Gazneviler bir Türk hanedanı olmakla birlikte, İranlı bürokratlar sayesinde devlet idaresi ve kültür bakımından Kadim İran geleneğini kuvvetle benimserler. Firdevsi İran kültürünü büyük bir destanda, Şahname'de canlandırırken eserini Gazneli Sultan Mahmud himayesinde yazar. Türk hanedanı tarafından kurulan Büyük Selçuklu İmparatorluğu (1040-1157) egemenliği bütün İran topraklarında kurar ve eski İran kültürünü belki de hepsinden fazla canlandıran da yine bu imparatorluk olmuştur. Bu imparatorluğun bürokrasisi yine İranlıların elindeydi. Abbasi döneminde İbn Mukaffa İslami ilimler yanında ondan bağımsız eski İran-Hind geleneğini İslam kültür çevresine sokar. Arap gelenekleri yazıya dökülünce özellikle Cahiz'in eserleriyle bu İrani gelenek adab(edeb) genel adı altında bağımsız bir edebiyata vücut verir. Bu edebiyatı kategorilere bölümlediğimizde 1) Ahlak-etik yazılar 2)idare başındakiler ve yüksek kültür çevreleri içim yazılan edebi-eğitsel eserler, bu arada şiir ve inşa 3)Hükümdar, idareci sınıf ve aydınlar için devlet siyaseti üzerinde nasihatname tarzında eserler. Bu kültürleşme akımında İslam dinine ait öğelerin yokluğu dikkate değer. Bu akımın başındaki İranlı küttab, açıkça hükümdar ve yüksek idareci sınıfı etik ve davranış bakımından İran kaynaklı geleneklere göre eğitme hedefindedirler. Daha emeviler döneminde bu edebi gelenek hamriyye adıyla anılagelmiştir.
Şarap ve tahammur etmiş, mayalı içkiler içme, Kuran'da büyük günahlar arasında haram sayılır. Şaraba bir madde katarak tahrim dışında sayanlar olmuştur. Halifelerin saraylarında içki alemleri yapılır ve şarap içilirdi.(“Khamr”, El, Wensinck,199) sarayla ilişki halinde Arap şiirinde Aşk, musiki, ve şiir geleneği, hicretin ilk yüzyılına kadar çıkar. Şaraptan söz eden şiir tarzı hamriyye bu şairlerle ortaya çıkmıştır. Daha hicretin ilk yüzyılında şiirde bu tarz yerleşmiştir. Hicaz'da içkiyle zevk u safa adeti gelişti.(XIV. yüzyıl Anadolu'sunda işret meclislerinde Hicaz musiki ekolü anılır.) Hicret'in II. yüzyılında Kufa'da dini tüm sosyal kuralları hiçe sayan bir aşk ve şarap şairler grubu ortaya çıktı. Bu yüzyılda Emevilerden Valid b. Yazid'in şiirlerinde aşk, musiki ve şarap egemendi. Hicri III. Yüzyılda hamriyye şiirinde, ibn al-mu'tazz sivrildi, onun üslubuna zarafet damgasını vurdu.
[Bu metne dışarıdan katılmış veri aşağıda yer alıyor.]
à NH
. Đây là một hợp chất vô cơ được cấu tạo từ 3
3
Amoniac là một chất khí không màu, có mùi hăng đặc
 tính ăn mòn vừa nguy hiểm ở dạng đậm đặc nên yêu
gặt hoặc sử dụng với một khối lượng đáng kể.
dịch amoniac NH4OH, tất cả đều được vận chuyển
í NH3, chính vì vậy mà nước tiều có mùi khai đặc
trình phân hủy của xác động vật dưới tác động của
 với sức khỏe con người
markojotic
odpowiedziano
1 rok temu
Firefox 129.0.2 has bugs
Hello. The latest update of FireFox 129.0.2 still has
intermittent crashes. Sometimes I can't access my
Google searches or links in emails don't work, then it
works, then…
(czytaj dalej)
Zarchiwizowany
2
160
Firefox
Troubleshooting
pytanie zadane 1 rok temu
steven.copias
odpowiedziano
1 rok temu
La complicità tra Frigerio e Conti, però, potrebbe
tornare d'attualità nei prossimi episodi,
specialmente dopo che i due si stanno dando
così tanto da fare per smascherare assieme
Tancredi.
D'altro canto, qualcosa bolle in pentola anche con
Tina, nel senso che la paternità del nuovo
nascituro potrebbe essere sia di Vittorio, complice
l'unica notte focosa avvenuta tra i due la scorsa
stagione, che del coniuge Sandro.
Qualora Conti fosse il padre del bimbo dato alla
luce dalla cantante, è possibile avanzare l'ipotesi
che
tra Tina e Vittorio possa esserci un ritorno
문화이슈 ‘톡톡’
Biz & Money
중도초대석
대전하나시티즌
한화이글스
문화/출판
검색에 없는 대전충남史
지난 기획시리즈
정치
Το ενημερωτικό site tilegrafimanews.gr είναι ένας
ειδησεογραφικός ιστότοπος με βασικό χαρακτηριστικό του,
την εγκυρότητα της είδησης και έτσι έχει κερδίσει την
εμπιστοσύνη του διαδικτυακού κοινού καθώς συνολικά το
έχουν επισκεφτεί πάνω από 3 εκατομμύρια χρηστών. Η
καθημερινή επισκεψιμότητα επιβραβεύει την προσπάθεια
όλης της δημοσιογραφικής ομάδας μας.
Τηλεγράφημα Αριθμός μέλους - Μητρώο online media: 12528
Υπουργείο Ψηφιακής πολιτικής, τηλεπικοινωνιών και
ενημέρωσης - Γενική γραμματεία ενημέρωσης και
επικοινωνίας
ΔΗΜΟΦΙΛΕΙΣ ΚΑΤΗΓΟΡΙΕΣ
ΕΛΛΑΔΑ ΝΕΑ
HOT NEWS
İslami adabın kaynağı, ayin terimiyle ifade edilen kadim İran geleneğini, başlıca Firdevsi'nin Şahname'sinde tespit etmiş bulunuyoruz. Adab(edeb) “düşünce, söz ve davranışta zarafet” diye tanımlanır. Buna erişebilmek için belli kuralları öğrenmek ve yaşama uygulamak gerekir. Bu kuralların genel ölçüsü de itidaldir, orta yoldur.
İslam öncesi Sasani menşeden gelen üçlü gelenek yani şarap musiki ve şiir, işret meclisinin olmazsa olmaz bir geleneği olarak kabul edilmiş, Anadolu Selçukluları, Türk beylik ve saltanatlarında bu şekliyle sürüp gelmiştir.